▸ **WORK ITEM**
Whatever appears in the listing, return all of it exactly.

▸ **TASK DATA**
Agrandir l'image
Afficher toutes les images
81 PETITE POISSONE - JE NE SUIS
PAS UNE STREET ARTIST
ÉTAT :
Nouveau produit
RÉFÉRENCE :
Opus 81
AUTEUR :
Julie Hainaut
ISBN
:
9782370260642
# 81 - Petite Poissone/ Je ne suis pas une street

▸ **ANSWER BOX**
Agrandir l'image
Afficher toutes les images
81 PETITE POISSONE - JE NE SUIS
PAS UNE STREET ARTIST
ÉTAT :
Nouveau produit
RÉFÉRENCE :
Opus 81
AUTEUR :
Julie Hainaut
ISBN
:
9782370260642
# 81 - Petite Poissone/ Je ne suis pas une street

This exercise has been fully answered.